Some readers might ask: what if two images of different sizes are adjacent? Is there still such a symmetric scheme? This is not difficult; as long as we add special tokens at the beginning and end of each image to mark them, such as [IMG] and [/IMG], and treat these special tokens as ordinary text tokens for position encoding, we directly avoid the case of two images being directly adjacent (because per the convention, the patches of the same image are necessarily sandwiched between [IMG] and [/IMG], and these tokens are treated as text, meaning every image is necessarily sandwiched between two text elements). Additionally, [SEP] was not mentioned in the description above; if needed, it can be introduced. In fact, [SEP] is only necessary when using a patch-by-patch autoregressive method for image generation; if images are purely used as input, or if image generation is done using diffusion models, [SEP] is redundant.

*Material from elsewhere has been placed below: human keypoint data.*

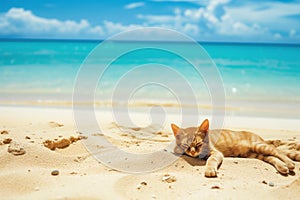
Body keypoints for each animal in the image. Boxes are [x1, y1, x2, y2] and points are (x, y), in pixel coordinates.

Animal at [171, 119, 300, 177]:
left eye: (198, 144)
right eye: (186, 146)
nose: (193, 152)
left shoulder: (216, 153)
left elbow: (211, 160)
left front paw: (210, 169)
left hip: (259, 146)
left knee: (278, 151)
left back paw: (289, 163)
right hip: (254, 154)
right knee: (272, 157)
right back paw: (282, 167)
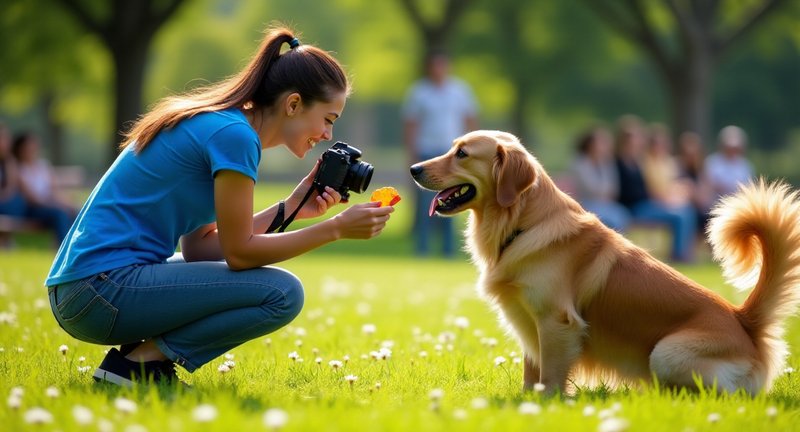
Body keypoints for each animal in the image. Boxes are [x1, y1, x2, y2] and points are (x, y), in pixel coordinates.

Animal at [410, 131, 800, 394]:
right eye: (452, 148)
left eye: (462, 153)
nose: (413, 168)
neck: (523, 223)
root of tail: (745, 322)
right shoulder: (528, 321)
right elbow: (531, 375)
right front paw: (524, 404)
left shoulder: (556, 322)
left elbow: (550, 379)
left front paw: (545, 407)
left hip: (666, 353)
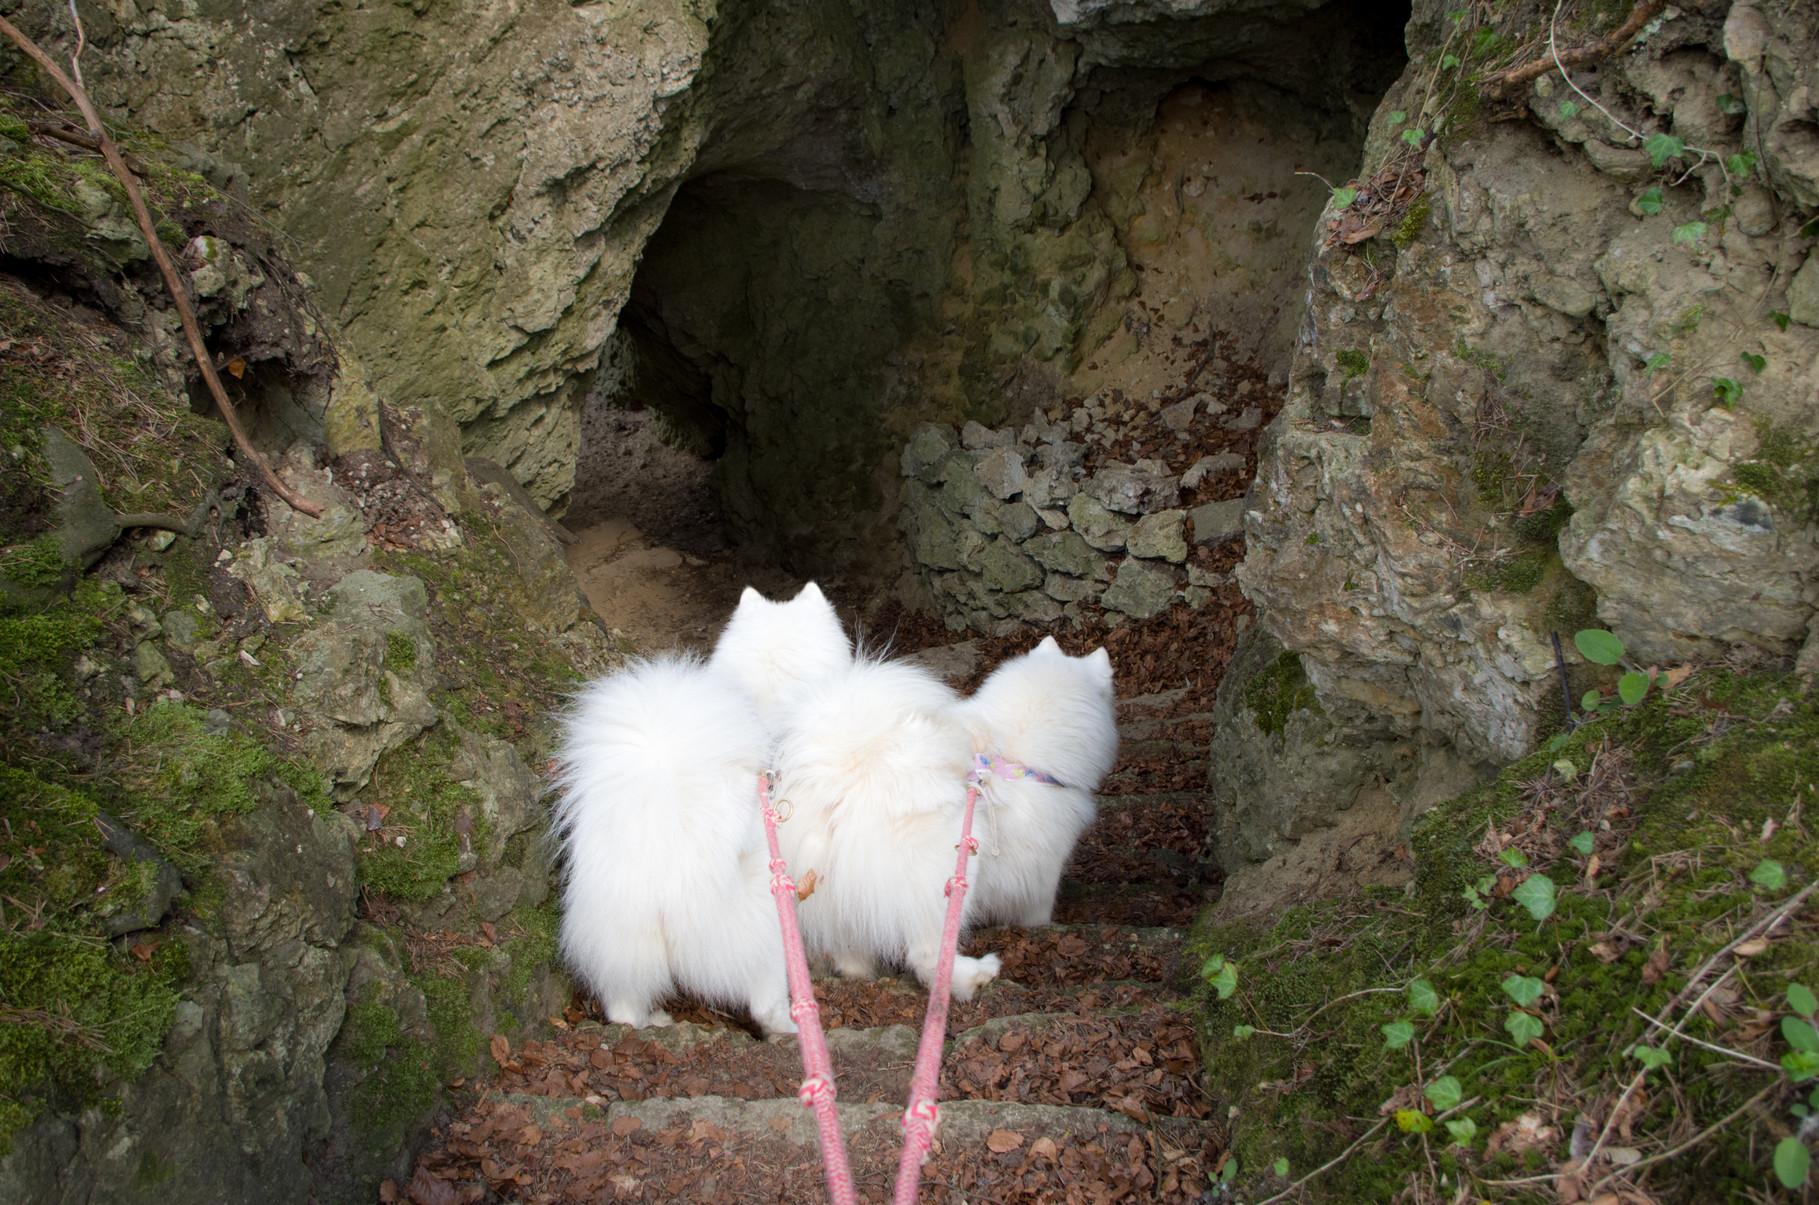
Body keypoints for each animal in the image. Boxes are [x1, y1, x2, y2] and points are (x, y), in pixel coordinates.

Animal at [545, 662, 789, 1041]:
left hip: (623, 945)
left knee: (624, 1008)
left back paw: (652, 1021)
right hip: (758, 936)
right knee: (767, 1003)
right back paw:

At this point, our derivation for extending RoPE to mixed text-image input is complete. If a name is needed, the final scheme can be called "RoPE-Tie (RoPE for Text-image)." It must be admitted that the final RoPE-Tie isn't overly elegant, to the extent that it gives a feeling of "over-engineering." In terms of effectiveness, compared to directly flattening into 1D and using RoPE-1D, switching to RoPE-Tie might not yield a significant improvement; it's more of a product of my perfectionism. Therefore, for multimodal models that have already scaled to a certain size, there's no need to make changes. However, if you haven't started yet or are just beginning, you might as well try RoPE-Tie.

Article Summary

This article discussed how to combine RoPE-1D and RoPE-2D to better handle mixed text-image input formats. The main idea is to use RoPE-2D to support the two-dimensional position indices of images and, through appropriate constraints, allow it to degrade to standard RoPE-1D in pure text scenarios.